Now Fox has recruited CNN host Greta Van Susteren, counted by most as a counter-coup for CNN stealing Fox's Paula Zahn. Greta will fill Zahn's old hour-long slot at 10 PM. I can tell you there is most definitely displeasure in Conservativeland over this move.

Lest anyone forget, Greta was, like Geraldo, a full-time Clinton cheerleader during that crazy year of 1998. Within weeks of the Monica Lewinsky revelations, she was anchoring a two-hour special ripping into Ken Starr for his abuses of power and his suspect "religious and Republican roots." (Which was rich coming from Greta, who never wants anyone to talk about her fervent belief in Scientology.)

By May of that year, she was sitting next to Hillary Clinton at a White House state dinner. She argued that Bill Clinton should fight any attempts to make him testify and take it all the way to the Supreme Court. Her trial-lawyer husband, John Coale, represented former Kathleen Willey buddy Julie Hiatt Steele in her attempts to belittle Starr as a vicious, out-of-control prosecutor. Coale had also given thousands of dollars that year to the budding Gore campaign and the Democratic National Committee.

What's going on here? Is Ailes capitulating to the barrage of liberal accusations and trying to make his network look more like the rest of the major media? I doubt it. This man is too much the warrior to be cowed by the opposition, especially now when his game plan is working so well.

Is he trying to tweak his competitors and drive up the ratings appeal of Fox by hiring away their big-name stars? Maybe that's the answer, but if it is, it is worrisome.

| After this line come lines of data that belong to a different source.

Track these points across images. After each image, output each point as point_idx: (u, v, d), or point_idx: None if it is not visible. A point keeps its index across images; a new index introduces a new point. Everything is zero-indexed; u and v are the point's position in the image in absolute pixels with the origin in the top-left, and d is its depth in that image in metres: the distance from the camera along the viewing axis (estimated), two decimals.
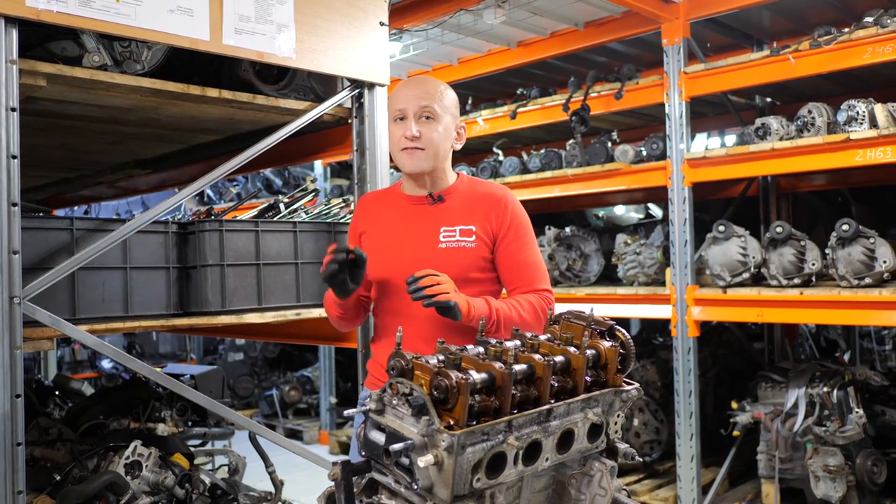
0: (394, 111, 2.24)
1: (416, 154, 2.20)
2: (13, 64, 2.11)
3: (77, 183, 4.72)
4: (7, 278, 2.08)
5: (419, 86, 2.26)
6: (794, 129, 4.16)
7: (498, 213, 2.24)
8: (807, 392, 4.27)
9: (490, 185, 2.36)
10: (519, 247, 2.25)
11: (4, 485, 2.05)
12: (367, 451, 1.54)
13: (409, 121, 2.20)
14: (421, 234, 2.23)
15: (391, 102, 2.27)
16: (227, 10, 2.52)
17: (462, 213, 2.24)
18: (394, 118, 2.24)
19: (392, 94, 2.29)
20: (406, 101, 2.22)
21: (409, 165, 2.22)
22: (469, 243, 2.20)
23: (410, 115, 2.20)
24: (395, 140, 2.24)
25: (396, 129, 2.23)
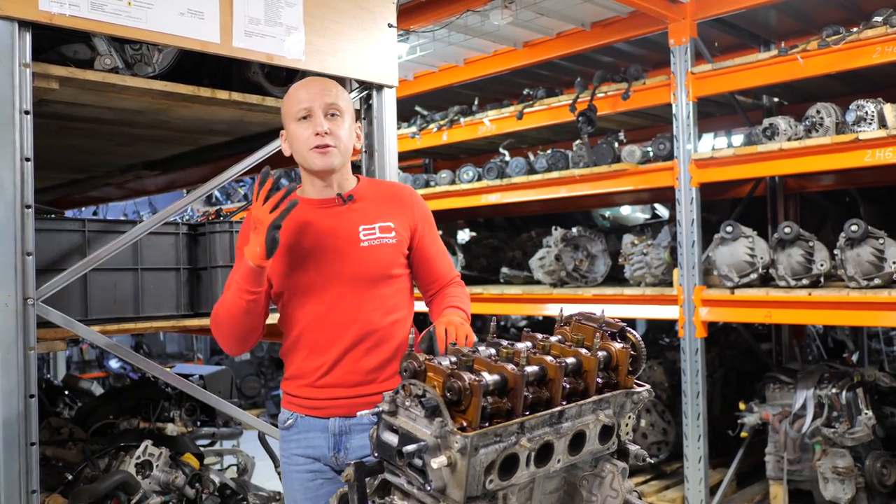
0: (297, 111, 2.11)
1: (328, 151, 2.10)
2: (27, 67, 2.13)
3: (86, 184, 4.74)
4: (21, 280, 2.09)
5: (320, 84, 2.17)
6: (803, 130, 4.16)
7: (411, 207, 2.23)
8: (815, 393, 4.26)
9: (391, 182, 2.36)
10: (433, 239, 2.27)
11: (19, 484, 2.06)
12: (379, 452, 1.55)
13: (317, 118, 2.10)
14: (339, 235, 2.13)
15: (291, 103, 2.14)
16: (238, 12, 2.53)
17: (376, 210, 2.19)
18: (296, 118, 2.11)
19: (291, 95, 2.16)
20: (310, 99, 2.11)
21: (320, 163, 2.10)
22: (390, 239, 2.15)
23: (317, 112, 2.10)
24: (302, 140, 2.11)
25: (302, 129, 2.11)
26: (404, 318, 2.19)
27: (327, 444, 2.12)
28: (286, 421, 2.17)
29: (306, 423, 2.14)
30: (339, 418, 2.11)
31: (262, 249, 1.95)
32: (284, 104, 2.17)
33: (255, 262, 1.97)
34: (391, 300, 2.16)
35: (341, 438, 2.12)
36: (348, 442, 2.11)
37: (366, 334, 2.11)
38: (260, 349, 8.62)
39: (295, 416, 2.15)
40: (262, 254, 1.96)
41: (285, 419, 2.18)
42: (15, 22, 2.09)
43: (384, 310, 2.14)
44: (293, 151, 2.16)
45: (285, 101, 2.17)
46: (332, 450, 2.12)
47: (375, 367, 2.12)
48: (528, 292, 5.35)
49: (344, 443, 2.12)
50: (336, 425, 2.11)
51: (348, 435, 2.11)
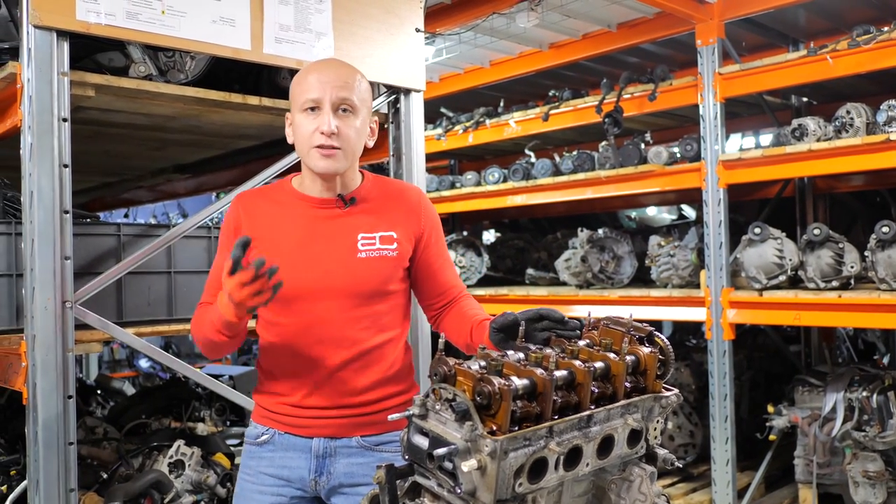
0: (304, 99, 1.88)
1: (332, 154, 1.88)
2: (65, 76, 2.18)
3: (118, 187, 4.83)
4: (59, 283, 2.14)
5: (334, 71, 1.92)
6: (832, 130, 4.12)
7: (418, 213, 2.03)
8: (845, 396, 4.22)
9: (399, 182, 2.18)
10: (441, 248, 2.08)
11: (58, 482, 2.12)
12: (409, 454, 1.57)
13: (325, 113, 1.87)
14: (334, 242, 1.94)
15: (300, 89, 1.91)
16: (268, 19, 2.57)
17: (380, 216, 1.98)
18: (302, 107, 1.89)
19: (301, 79, 1.93)
20: (321, 88, 1.87)
21: (321, 166, 1.89)
22: (391, 252, 1.95)
23: (326, 105, 1.87)
24: (304, 134, 1.89)
25: (307, 122, 1.88)
26: (398, 337, 2.02)
27: (308, 465, 1.94)
28: (260, 436, 1.98)
29: (285, 442, 1.95)
30: (325, 439, 1.94)
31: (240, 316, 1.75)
32: (293, 87, 1.94)
33: (230, 319, 1.77)
34: (385, 318, 1.98)
35: (324, 461, 1.94)
36: (332, 465, 1.95)
37: (357, 355, 1.94)
38: None
39: (272, 432, 1.97)
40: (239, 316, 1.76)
41: (259, 434, 1.98)
42: (53, 32, 2.15)
43: (377, 328, 1.97)
44: (294, 142, 1.97)
45: (294, 84, 1.94)
46: (314, 473, 1.94)
47: (366, 388, 1.96)
48: (553, 294, 5.35)
49: (327, 466, 1.94)
50: (320, 446, 1.94)
51: (333, 458, 1.95)
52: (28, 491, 2.13)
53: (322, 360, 1.92)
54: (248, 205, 1.98)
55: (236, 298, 1.69)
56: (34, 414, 2.11)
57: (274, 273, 1.67)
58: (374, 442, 1.99)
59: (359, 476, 1.96)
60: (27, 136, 2.13)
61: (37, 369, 2.11)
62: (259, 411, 2.01)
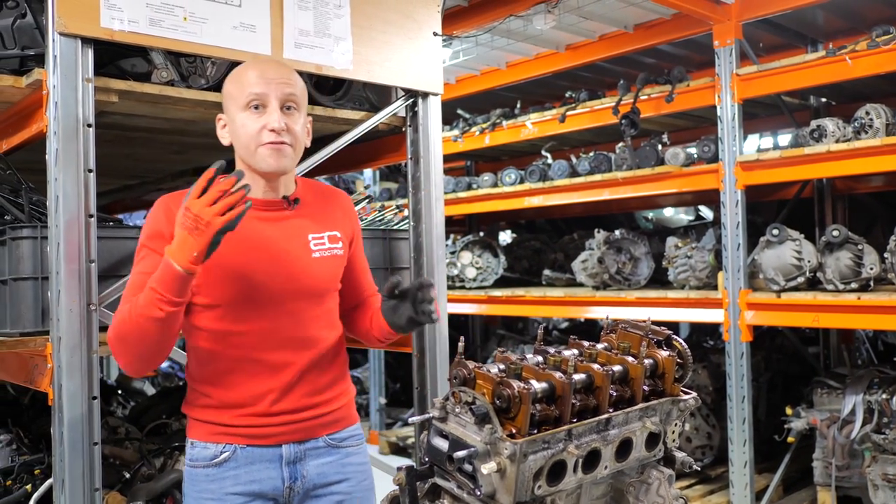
0: (247, 95, 1.84)
1: (283, 150, 1.85)
2: (89, 82, 2.21)
3: (138, 189, 4.88)
4: (84, 286, 2.18)
5: (276, 68, 1.91)
6: (851, 131, 4.10)
7: (350, 215, 2.10)
8: (865, 398, 4.20)
9: (326, 185, 2.16)
10: (362, 250, 2.16)
11: (83, 482, 2.15)
12: (430, 456, 1.59)
13: (273, 110, 1.84)
14: (289, 243, 1.92)
15: (240, 86, 1.87)
16: (288, 25, 2.60)
17: (322, 217, 2.01)
18: (244, 104, 1.84)
19: (239, 76, 1.89)
20: (265, 84, 1.84)
21: (272, 164, 1.85)
22: (339, 251, 1.99)
23: (273, 102, 1.84)
24: (250, 132, 1.84)
25: (252, 120, 1.84)
26: (342, 332, 2.07)
27: (280, 475, 1.91)
28: (217, 456, 1.88)
29: (249, 455, 1.89)
30: (293, 444, 1.92)
31: (200, 254, 1.64)
32: (228, 85, 1.90)
33: (184, 267, 1.64)
34: (334, 314, 2.03)
35: (296, 467, 1.93)
36: (304, 469, 1.94)
37: (320, 353, 1.95)
38: None
39: (231, 447, 1.88)
40: (198, 258, 1.64)
41: (216, 454, 1.88)
42: (78, 39, 2.18)
43: (331, 325, 2.01)
44: (235, 143, 1.90)
45: (230, 82, 1.90)
46: (289, 480, 1.91)
47: (327, 385, 1.98)
48: (570, 295, 5.35)
49: (300, 471, 1.93)
50: (290, 452, 1.92)
51: (303, 462, 1.93)
52: (54, 490, 2.17)
53: (288, 364, 1.90)
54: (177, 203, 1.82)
55: (207, 218, 1.60)
56: (60, 414, 2.15)
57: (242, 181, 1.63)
58: (339, 439, 2.02)
59: (331, 475, 1.97)
60: (52, 141, 2.17)
61: (62, 371, 2.14)
62: (210, 429, 1.90)
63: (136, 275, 1.83)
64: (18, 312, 2.35)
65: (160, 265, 1.69)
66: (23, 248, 2.36)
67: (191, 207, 1.63)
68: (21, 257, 2.36)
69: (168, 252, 1.67)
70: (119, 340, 1.75)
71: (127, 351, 1.76)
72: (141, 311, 1.69)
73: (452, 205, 5.94)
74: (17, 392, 4.04)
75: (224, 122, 1.95)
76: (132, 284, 1.81)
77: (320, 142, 3.04)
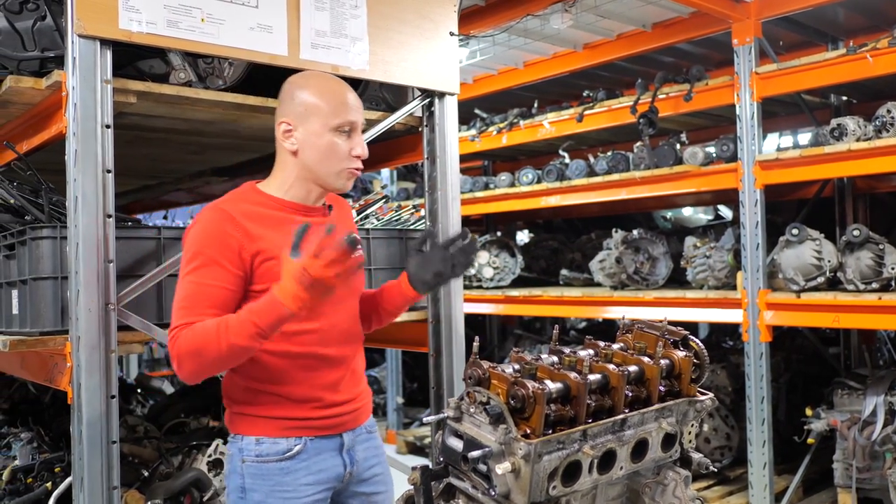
0: (343, 121, 1.95)
1: (358, 175, 2.02)
2: (108, 83, 2.23)
3: (157, 189, 4.92)
4: (103, 286, 2.20)
5: (355, 95, 2.03)
6: (872, 130, 4.06)
7: (352, 218, 2.32)
8: (886, 399, 4.15)
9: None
10: None
11: (101, 480, 2.17)
12: (444, 456, 1.59)
13: (357, 136, 1.99)
14: None
15: (335, 106, 1.95)
16: (304, 25, 2.61)
17: (343, 222, 2.16)
18: (335, 125, 1.95)
19: (336, 97, 1.97)
20: (356, 112, 1.99)
21: (348, 186, 2.03)
22: (362, 251, 2.04)
23: (358, 129, 1.99)
24: (339, 155, 1.96)
25: (341, 142, 1.96)
26: None
27: (341, 462, 2.04)
28: (291, 448, 1.97)
29: (317, 446, 2.00)
30: (349, 432, 2.07)
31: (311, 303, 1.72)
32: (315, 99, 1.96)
33: (293, 310, 1.72)
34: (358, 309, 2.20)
35: (351, 453, 2.07)
36: (356, 455, 2.08)
37: (360, 345, 2.17)
38: None
39: (302, 440, 1.98)
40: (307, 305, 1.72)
41: (289, 447, 1.97)
42: (97, 41, 2.20)
43: (359, 319, 2.19)
44: (311, 155, 1.97)
45: (319, 98, 1.96)
46: (349, 466, 2.05)
47: (361, 375, 2.16)
48: (587, 295, 5.33)
49: (353, 456, 2.07)
50: (347, 440, 2.06)
51: (354, 448, 2.08)
52: (73, 488, 2.19)
53: (344, 357, 2.06)
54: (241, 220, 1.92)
55: (328, 283, 1.68)
56: (79, 413, 2.17)
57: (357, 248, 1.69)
58: (370, 425, 2.18)
59: (371, 459, 2.14)
60: (72, 142, 2.19)
61: (81, 369, 2.16)
62: (280, 424, 1.98)
63: (197, 284, 1.85)
64: (38, 312, 2.38)
65: (268, 301, 1.74)
66: (43, 248, 2.38)
67: (309, 269, 1.68)
68: (41, 257, 2.38)
69: (281, 293, 1.72)
70: (194, 355, 1.78)
71: (199, 364, 1.79)
72: (233, 340, 1.74)
73: (470, 204, 5.93)
74: (39, 391, 4.09)
75: (290, 129, 1.99)
76: (196, 294, 1.83)
77: None
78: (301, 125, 1.97)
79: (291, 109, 1.99)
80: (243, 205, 1.99)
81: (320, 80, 2.03)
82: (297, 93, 2.00)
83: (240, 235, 1.89)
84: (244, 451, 1.98)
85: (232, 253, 1.86)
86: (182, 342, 1.78)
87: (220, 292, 1.84)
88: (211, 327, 1.76)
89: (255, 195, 2.04)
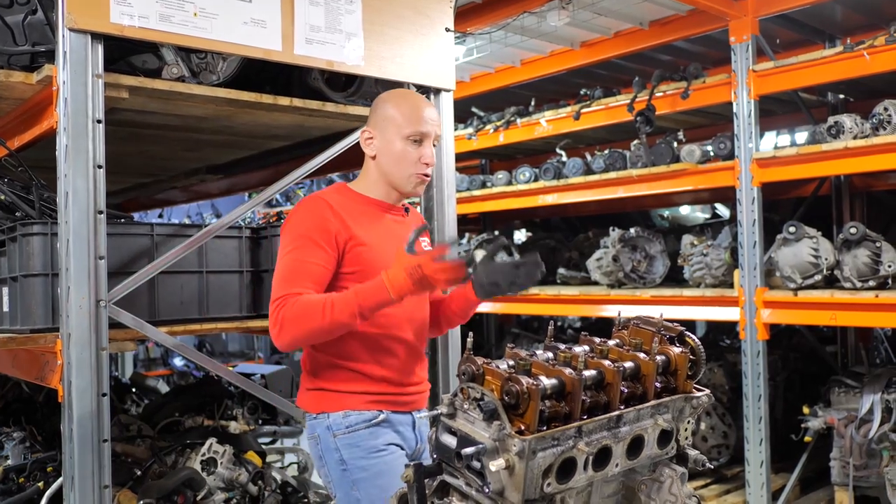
0: (414, 130, 2.18)
1: (427, 180, 2.25)
2: (99, 78, 2.22)
3: (152, 187, 4.89)
4: (94, 283, 2.18)
5: (434, 111, 2.26)
6: (869, 128, 4.04)
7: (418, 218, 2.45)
8: (883, 398, 4.14)
9: None
10: None
11: (92, 479, 2.15)
12: (438, 453, 1.57)
13: (428, 146, 2.21)
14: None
15: (410, 119, 2.19)
16: (299, 20, 2.59)
17: (414, 222, 2.36)
18: (408, 135, 2.18)
19: (412, 110, 2.21)
20: (430, 124, 2.21)
21: (419, 191, 2.26)
22: (429, 246, 2.33)
23: (430, 140, 2.21)
24: (409, 160, 2.19)
25: (411, 150, 2.19)
26: None
27: (414, 437, 2.25)
28: (375, 418, 2.16)
29: (396, 419, 2.21)
30: (416, 411, 2.25)
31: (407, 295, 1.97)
32: (393, 111, 2.19)
33: (396, 297, 1.97)
34: None
35: (420, 431, 2.26)
36: (420, 434, 2.27)
37: (426, 334, 2.34)
38: None
39: (384, 413, 2.18)
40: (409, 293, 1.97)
41: (372, 416, 2.16)
42: (88, 35, 2.18)
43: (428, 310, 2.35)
44: (386, 161, 2.21)
45: (397, 110, 2.19)
46: (419, 442, 2.26)
47: (427, 361, 2.36)
48: (585, 293, 5.31)
49: (420, 435, 2.26)
50: (415, 419, 2.25)
51: (419, 429, 2.27)
52: (64, 487, 2.17)
53: (415, 342, 2.25)
54: (337, 208, 2.14)
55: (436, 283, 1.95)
56: (69, 411, 2.15)
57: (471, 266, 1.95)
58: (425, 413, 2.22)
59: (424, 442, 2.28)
60: (62, 137, 2.17)
61: (72, 367, 2.14)
62: (364, 398, 2.16)
63: (297, 261, 2.06)
64: (29, 309, 2.36)
65: (374, 286, 1.98)
66: (33, 244, 2.37)
67: (424, 267, 1.94)
68: (32, 254, 2.37)
69: (388, 281, 1.96)
70: (294, 321, 1.97)
71: (299, 332, 1.99)
72: (335, 316, 1.96)
73: (467, 203, 5.91)
74: (32, 390, 4.07)
75: (371, 137, 2.24)
76: (296, 269, 2.05)
77: (332, 138, 3.03)
78: (379, 133, 2.21)
79: (374, 120, 2.25)
80: (338, 197, 2.21)
81: (400, 96, 2.29)
82: (380, 105, 2.26)
83: (336, 221, 2.12)
84: (333, 427, 2.15)
85: (329, 235, 2.09)
86: (287, 310, 1.98)
87: (317, 269, 2.05)
88: (318, 301, 1.97)
89: (346, 192, 2.26)
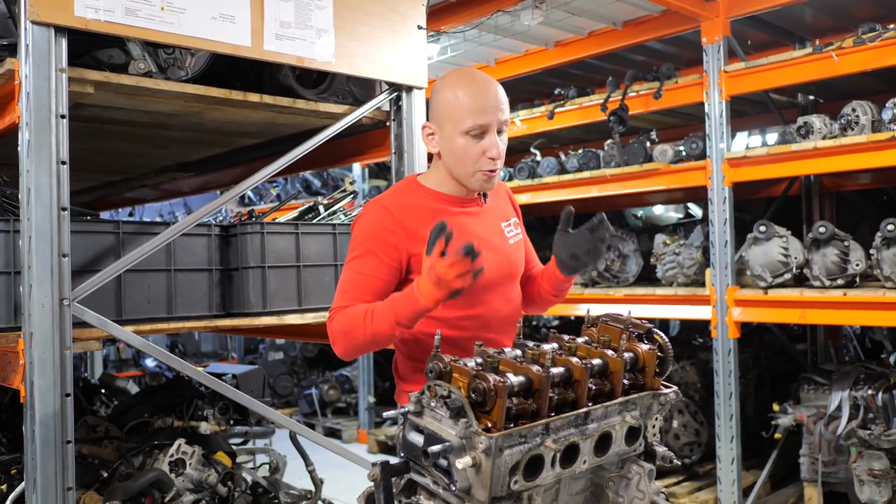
0: (471, 123, 1.92)
1: (496, 175, 2.01)
2: (62, 72, 2.17)
3: (122, 185, 4.83)
4: (57, 281, 2.14)
5: (494, 94, 1.96)
6: (838, 128, 4.09)
7: (512, 198, 2.26)
8: (851, 395, 4.19)
9: None
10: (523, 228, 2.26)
11: (55, 481, 2.11)
12: (405, 452, 1.56)
13: (492, 136, 1.95)
14: (491, 233, 2.08)
15: (464, 110, 1.93)
16: (269, 16, 2.56)
17: (501, 207, 2.16)
18: (466, 129, 1.93)
19: (470, 99, 1.93)
20: (489, 112, 1.93)
21: (486, 187, 2.03)
22: (520, 235, 2.17)
23: (493, 129, 1.95)
24: (471, 157, 1.95)
25: (473, 145, 1.94)
26: None
27: None
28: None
29: None
30: None
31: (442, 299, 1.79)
32: (450, 104, 1.95)
33: (428, 306, 1.80)
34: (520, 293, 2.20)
35: None
36: None
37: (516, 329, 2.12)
38: (293, 348, 8.70)
39: None
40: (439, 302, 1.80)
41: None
42: (51, 28, 2.14)
43: (520, 304, 2.19)
44: (449, 158, 2.00)
45: (451, 99, 1.95)
46: None
47: None
48: None
49: None
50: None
51: None
52: (26, 490, 2.13)
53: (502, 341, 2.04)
54: (398, 207, 2.00)
55: (448, 282, 1.74)
56: (31, 412, 2.11)
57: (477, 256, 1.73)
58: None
59: None
60: (25, 132, 2.13)
61: (34, 367, 2.10)
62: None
63: (355, 272, 1.98)
64: None
65: (406, 294, 1.84)
66: None
67: (434, 268, 1.77)
68: None
69: (417, 289, 1.82)
70: (344, 335, 1.92)
71: (348, 344, 1.94)
72: (375, 327, 1.86)
73: None
74: None
75: (431, 133, 2.03)
76: (353, 281, 1.97)
77: (303, 136, 3.01)
78: (439, 129, 2.01)
79: (432, 113, 2.04)
80: (403, 198, 2.05)
81: (458, 82, 1.99)
82: (435, 96, 2.02)
83: (397, 229, 1.97)
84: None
85: (388, 246, 1.96)
86: (336, 324, 1.94)
87: (373, 281, 1.96)
88: (360, 314, 1.89)
89: (415, 188, 2.09)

There's an underlying message here, one conservatives have heard before, unfortunately, and it is this: Conservatives have nowhere else to go and will just have to accept this broadening of the message. It had miserable results in GOP politics and could have similar consequences with Fox.

"Nowhere else to go" overlooks one very important player in this drama: CNN capo di capi Jamie Kellner. Call him a dyed-in-the-wool liberal Democrat all you want, but this man is first and foremost a hardnosed businessman. If he has accepted (and who cares whether he says so or not publicly) that a major reason for CNN's ratings free-fall is the loss of its conservative viewers, he will do what it takes to regain them. In truth, there are plenty of signs at CNN that is intent on doing just that.

Fox is going to have to be careful. The biggest mistake it could make is to take its conservative audience for granted.